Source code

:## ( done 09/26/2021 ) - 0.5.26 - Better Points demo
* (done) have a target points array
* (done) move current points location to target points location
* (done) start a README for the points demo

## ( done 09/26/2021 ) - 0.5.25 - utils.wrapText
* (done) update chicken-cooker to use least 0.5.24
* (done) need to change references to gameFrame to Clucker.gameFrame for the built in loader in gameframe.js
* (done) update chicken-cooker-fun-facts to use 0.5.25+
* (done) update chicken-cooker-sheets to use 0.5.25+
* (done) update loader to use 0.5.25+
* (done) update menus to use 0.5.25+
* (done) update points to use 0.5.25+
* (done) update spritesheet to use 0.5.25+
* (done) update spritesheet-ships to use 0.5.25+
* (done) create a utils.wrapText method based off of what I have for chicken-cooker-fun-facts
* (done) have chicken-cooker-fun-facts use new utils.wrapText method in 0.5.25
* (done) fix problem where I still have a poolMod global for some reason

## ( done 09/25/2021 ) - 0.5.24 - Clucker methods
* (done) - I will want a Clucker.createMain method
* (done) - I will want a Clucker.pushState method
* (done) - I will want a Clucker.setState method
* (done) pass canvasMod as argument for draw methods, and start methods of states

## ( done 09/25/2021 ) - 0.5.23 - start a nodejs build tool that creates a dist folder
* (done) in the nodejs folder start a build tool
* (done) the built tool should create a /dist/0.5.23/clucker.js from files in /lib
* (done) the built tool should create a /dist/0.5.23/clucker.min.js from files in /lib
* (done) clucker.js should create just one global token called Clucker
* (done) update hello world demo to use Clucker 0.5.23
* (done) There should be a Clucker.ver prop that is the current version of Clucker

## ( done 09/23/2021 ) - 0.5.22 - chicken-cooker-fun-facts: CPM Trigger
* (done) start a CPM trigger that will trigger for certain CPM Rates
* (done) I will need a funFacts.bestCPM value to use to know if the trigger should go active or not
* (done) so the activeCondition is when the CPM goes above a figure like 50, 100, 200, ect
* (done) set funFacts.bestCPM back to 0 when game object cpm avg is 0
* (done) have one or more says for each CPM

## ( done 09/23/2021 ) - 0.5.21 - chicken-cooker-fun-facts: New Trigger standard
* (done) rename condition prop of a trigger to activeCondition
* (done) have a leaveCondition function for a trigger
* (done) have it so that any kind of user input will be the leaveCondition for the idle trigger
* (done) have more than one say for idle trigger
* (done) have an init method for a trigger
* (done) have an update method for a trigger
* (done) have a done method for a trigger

★ ★ ★ ★

Please repeat each line from the one with "## ( done 09/23/2021 ) - 0.5.22" through the last line of the data above, and add nothing.

■ Worked solution:
## ( done 09/23/2021 ) - 0.5.22 - chicken-cooker-fun-facts: CPM Trigger
* (done) start a CPM trigger that will trigger for certain CPM Rates
* (done) I will need a funFacts.bestCPM value to use to know if the trigger should go active or not
* (done) so the activeCondition is when the CPM goes above a figure like 50, 100, 200, ect
* (done) set funFacts.bestCPM back to 0 when game object cpm avg is 0
* (done) have one or more says for each CPM

## ( done 09/23/2021 ) - 0.5.21 - chicken-cooker-fun-facts: New Trigger standard
* (done) rename condition prop of a trigger to activeCondition
* (done) have a leaveCondition function for a trigger
* (done) have it so that any kind of user input will be the leaveCondition for the idle trigger
* (done) have more than one say for idle trigger
* (done) have an init method for a trigger
* (done) have an update method for a trigger
* (done) have a done method for a trigger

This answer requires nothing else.